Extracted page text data
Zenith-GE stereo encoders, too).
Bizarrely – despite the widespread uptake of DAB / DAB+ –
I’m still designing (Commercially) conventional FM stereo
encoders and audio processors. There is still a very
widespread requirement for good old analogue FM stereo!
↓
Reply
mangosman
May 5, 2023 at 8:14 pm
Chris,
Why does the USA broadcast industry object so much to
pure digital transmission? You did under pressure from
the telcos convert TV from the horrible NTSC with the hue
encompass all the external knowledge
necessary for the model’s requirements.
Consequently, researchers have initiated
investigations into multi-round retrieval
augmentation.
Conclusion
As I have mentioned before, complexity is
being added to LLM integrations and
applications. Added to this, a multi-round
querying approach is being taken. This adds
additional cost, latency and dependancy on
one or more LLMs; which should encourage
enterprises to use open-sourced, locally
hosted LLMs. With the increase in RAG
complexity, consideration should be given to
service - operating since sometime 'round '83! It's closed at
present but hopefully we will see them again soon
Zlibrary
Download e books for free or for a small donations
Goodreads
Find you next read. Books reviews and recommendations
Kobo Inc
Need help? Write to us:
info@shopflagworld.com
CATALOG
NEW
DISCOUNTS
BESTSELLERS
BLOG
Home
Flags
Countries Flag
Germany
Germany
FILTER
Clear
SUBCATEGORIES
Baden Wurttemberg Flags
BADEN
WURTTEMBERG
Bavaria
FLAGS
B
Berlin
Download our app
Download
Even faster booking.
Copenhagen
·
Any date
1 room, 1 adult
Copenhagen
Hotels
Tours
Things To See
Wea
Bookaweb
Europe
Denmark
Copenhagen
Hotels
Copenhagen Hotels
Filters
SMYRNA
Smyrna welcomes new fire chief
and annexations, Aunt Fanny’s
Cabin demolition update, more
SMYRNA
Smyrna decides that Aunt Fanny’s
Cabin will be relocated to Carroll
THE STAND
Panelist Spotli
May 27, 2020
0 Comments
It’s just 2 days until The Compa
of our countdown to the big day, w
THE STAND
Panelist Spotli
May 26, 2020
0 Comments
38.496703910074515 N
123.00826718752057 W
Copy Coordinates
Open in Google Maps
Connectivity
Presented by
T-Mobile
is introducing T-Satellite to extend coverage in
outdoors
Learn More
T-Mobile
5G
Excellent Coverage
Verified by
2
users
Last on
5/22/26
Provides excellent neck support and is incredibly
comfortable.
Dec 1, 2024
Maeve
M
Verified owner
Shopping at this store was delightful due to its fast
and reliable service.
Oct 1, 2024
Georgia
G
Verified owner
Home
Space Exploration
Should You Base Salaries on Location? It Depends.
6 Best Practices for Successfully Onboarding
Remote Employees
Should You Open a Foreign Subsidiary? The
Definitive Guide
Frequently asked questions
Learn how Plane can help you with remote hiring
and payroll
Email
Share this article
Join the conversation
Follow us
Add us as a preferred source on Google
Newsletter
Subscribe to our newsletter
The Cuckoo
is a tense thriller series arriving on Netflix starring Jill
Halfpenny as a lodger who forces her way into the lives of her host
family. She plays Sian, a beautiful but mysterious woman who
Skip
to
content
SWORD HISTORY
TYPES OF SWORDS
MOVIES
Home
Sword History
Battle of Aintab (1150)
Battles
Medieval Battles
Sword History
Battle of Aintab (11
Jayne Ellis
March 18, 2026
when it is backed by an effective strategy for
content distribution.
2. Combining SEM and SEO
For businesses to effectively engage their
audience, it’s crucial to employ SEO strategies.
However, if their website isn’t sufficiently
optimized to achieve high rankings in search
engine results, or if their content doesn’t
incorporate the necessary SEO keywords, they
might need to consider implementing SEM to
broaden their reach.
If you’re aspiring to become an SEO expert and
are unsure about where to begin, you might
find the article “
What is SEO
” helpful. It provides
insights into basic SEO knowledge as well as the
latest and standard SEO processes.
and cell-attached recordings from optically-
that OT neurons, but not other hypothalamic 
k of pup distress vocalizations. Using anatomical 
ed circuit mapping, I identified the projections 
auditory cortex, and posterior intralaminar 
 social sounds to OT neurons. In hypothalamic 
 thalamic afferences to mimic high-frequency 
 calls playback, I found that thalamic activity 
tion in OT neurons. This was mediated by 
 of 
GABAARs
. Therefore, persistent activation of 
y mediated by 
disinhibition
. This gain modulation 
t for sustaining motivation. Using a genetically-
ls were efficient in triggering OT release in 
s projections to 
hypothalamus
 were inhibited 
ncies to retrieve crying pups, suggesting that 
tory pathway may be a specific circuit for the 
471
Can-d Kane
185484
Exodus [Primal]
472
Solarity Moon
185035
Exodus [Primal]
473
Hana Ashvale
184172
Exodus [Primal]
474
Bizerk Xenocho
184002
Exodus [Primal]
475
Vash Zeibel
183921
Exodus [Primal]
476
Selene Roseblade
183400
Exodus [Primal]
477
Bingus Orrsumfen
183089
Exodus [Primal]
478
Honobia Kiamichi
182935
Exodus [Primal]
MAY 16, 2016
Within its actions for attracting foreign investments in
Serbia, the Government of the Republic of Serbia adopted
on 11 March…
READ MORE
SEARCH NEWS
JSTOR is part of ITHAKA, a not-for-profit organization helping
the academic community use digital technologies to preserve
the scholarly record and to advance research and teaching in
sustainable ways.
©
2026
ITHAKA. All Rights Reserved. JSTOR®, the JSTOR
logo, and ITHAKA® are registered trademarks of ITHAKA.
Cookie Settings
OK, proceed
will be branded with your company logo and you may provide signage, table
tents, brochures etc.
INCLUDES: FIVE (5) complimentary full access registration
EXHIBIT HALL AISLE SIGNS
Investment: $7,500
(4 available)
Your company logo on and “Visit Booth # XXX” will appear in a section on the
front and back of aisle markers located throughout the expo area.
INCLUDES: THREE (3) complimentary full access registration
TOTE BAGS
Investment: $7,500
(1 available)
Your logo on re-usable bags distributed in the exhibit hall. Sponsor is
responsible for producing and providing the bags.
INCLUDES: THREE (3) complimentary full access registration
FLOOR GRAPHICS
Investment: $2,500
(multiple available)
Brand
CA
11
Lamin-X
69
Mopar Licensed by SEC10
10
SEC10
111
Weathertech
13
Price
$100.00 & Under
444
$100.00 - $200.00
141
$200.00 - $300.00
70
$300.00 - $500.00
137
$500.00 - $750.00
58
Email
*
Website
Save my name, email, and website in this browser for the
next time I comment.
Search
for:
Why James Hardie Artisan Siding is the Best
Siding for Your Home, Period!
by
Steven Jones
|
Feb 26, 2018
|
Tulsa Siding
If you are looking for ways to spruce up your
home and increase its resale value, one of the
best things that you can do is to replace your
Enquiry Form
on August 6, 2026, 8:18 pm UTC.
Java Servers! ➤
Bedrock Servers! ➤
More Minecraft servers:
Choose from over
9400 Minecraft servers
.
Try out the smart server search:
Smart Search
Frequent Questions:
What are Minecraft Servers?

### Exercise goal
Identify the lines above with the word "from". Copy them.

### Task response
pure digital transmission? You did under pressure from
the telcos convert TV from the horrible NTSC with the hue
and cell-attached recordings from optically-
Choose from over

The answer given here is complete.